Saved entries

____

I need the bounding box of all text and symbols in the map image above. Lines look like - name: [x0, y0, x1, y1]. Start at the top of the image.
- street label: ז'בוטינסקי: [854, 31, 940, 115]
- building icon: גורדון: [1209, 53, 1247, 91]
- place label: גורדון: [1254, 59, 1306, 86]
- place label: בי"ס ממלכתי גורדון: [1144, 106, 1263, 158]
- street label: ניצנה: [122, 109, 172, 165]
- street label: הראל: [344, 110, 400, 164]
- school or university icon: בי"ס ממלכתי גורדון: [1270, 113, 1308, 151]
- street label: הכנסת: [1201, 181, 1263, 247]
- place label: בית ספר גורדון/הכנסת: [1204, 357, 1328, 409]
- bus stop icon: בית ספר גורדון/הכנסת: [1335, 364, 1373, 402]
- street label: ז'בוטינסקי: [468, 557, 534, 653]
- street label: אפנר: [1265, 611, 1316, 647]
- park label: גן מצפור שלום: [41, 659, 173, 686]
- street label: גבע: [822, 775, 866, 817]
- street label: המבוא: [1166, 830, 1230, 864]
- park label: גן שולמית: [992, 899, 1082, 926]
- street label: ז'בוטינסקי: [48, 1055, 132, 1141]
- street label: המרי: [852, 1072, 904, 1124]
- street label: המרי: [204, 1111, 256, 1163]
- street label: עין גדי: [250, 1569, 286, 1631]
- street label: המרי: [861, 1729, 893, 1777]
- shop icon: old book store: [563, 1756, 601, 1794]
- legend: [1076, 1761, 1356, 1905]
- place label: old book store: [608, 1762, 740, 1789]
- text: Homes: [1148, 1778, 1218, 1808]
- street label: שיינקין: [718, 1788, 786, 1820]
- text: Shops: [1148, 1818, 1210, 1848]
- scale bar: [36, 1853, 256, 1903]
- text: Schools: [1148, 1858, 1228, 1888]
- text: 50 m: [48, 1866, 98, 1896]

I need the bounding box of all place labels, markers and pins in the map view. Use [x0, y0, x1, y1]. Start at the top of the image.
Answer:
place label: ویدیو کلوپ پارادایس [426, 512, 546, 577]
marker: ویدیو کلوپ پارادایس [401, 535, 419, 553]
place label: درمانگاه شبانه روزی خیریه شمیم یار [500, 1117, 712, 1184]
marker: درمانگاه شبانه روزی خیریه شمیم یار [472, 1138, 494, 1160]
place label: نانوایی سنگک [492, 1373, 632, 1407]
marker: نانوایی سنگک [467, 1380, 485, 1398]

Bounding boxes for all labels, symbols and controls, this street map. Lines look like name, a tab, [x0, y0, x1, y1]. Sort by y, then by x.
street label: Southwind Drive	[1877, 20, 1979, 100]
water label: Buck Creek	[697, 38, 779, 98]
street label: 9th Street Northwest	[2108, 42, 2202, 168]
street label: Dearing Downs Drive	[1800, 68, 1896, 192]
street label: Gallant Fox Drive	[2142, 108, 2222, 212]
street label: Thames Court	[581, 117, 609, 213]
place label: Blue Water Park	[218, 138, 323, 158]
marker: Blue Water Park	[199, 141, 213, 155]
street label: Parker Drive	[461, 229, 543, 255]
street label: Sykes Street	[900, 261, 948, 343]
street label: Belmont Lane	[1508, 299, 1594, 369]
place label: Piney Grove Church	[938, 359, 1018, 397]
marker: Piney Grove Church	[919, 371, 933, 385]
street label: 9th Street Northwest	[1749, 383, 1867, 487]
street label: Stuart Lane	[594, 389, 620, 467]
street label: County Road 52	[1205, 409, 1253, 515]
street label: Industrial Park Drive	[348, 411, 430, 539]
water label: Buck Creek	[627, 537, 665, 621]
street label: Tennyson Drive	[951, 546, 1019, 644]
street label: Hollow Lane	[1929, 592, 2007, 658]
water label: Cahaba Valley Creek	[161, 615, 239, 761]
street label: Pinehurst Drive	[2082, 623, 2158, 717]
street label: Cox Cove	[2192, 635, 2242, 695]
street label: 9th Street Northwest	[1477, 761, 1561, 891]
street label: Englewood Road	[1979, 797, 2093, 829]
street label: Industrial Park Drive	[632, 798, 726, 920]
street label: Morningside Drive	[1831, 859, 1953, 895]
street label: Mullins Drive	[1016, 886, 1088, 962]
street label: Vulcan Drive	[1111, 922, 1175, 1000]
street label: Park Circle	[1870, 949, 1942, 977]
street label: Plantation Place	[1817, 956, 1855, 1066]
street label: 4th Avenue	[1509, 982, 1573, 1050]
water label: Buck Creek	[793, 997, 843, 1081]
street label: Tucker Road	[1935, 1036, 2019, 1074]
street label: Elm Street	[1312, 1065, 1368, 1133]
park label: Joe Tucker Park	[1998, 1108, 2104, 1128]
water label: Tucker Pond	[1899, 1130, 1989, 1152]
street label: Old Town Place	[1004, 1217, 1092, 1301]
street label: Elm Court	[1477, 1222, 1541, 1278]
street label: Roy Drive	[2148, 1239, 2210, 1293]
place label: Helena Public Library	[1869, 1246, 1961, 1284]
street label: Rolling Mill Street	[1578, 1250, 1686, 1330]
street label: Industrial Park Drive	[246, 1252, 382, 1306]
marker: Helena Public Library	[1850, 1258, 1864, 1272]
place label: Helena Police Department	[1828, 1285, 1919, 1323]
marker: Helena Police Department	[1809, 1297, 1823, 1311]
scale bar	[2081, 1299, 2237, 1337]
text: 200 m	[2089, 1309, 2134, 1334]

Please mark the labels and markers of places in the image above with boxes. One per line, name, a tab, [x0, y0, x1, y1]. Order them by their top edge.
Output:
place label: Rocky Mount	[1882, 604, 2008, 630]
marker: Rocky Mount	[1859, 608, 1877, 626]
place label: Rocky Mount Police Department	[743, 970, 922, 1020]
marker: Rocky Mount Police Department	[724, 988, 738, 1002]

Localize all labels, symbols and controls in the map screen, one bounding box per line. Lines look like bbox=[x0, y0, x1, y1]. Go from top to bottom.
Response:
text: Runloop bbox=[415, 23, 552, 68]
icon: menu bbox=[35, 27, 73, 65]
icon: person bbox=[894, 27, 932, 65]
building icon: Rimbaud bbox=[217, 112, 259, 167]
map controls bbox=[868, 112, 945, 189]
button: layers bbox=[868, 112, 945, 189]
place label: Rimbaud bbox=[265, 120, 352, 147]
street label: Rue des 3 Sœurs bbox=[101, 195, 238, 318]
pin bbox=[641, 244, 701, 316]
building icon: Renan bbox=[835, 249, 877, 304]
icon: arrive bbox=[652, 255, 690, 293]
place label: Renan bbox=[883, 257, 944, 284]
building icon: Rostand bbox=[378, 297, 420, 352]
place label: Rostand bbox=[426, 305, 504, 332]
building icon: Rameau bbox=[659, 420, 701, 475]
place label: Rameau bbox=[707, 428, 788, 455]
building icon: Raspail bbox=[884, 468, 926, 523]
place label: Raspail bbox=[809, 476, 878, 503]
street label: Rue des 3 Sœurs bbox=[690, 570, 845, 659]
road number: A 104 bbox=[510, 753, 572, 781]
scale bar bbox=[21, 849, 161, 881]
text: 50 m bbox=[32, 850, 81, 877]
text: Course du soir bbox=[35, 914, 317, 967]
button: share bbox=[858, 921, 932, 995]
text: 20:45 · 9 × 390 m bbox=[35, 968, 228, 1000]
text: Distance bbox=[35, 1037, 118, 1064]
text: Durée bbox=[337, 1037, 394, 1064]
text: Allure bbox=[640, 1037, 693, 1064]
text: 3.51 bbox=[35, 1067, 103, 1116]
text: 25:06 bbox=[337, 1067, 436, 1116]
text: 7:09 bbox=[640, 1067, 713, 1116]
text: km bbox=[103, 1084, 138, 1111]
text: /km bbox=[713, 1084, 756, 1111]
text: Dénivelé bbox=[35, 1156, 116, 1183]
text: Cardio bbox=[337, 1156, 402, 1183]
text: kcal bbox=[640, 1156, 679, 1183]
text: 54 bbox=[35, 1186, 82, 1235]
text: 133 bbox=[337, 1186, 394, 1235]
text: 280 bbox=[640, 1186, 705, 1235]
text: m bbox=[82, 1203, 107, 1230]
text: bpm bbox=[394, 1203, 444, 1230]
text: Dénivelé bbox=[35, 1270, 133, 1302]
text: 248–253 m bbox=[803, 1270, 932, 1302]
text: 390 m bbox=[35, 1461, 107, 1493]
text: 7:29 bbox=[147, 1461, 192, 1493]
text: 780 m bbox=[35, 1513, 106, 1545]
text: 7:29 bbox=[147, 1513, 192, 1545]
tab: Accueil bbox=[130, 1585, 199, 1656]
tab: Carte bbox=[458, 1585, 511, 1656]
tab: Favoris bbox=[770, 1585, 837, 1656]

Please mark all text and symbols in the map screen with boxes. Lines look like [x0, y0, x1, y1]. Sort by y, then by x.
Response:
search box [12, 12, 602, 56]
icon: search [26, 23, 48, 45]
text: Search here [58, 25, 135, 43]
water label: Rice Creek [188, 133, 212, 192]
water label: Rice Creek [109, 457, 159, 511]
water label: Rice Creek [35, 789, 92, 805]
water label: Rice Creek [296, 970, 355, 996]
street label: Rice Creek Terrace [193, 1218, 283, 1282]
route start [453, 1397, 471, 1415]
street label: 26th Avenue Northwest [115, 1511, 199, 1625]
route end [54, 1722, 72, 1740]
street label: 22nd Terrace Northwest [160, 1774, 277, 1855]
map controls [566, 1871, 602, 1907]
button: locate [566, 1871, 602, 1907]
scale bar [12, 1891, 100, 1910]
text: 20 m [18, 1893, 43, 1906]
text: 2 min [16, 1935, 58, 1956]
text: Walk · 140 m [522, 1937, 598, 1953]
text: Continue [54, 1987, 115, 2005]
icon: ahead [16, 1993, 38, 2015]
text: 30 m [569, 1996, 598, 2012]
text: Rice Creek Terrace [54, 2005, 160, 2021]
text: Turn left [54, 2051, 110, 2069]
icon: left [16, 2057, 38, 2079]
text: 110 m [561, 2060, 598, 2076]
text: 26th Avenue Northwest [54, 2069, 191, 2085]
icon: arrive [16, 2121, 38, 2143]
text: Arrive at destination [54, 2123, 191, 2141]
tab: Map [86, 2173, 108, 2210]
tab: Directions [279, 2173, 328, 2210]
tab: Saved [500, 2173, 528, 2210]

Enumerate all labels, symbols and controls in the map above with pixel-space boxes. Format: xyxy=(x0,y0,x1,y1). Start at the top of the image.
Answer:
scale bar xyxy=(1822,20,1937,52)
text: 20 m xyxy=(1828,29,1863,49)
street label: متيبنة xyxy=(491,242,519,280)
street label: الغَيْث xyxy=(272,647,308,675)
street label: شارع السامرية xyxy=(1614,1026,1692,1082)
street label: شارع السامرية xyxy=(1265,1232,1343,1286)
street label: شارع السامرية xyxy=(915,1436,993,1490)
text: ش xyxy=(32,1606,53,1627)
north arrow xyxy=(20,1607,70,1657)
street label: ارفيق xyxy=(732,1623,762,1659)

____

> Task statement:
Search the data for "screen" and list every line in which it occurs.

> Completed exercise:
Localize all labels, symbols and controls in the map screen, one bounding box per line. Lines look like bbox=[x0, y0, x1, y1]. Go from top to bottom.
Please mark all text and symbols in the map screen with boxes. Lines look like [x0, y0, x1, y1]. Sort by y, then by x.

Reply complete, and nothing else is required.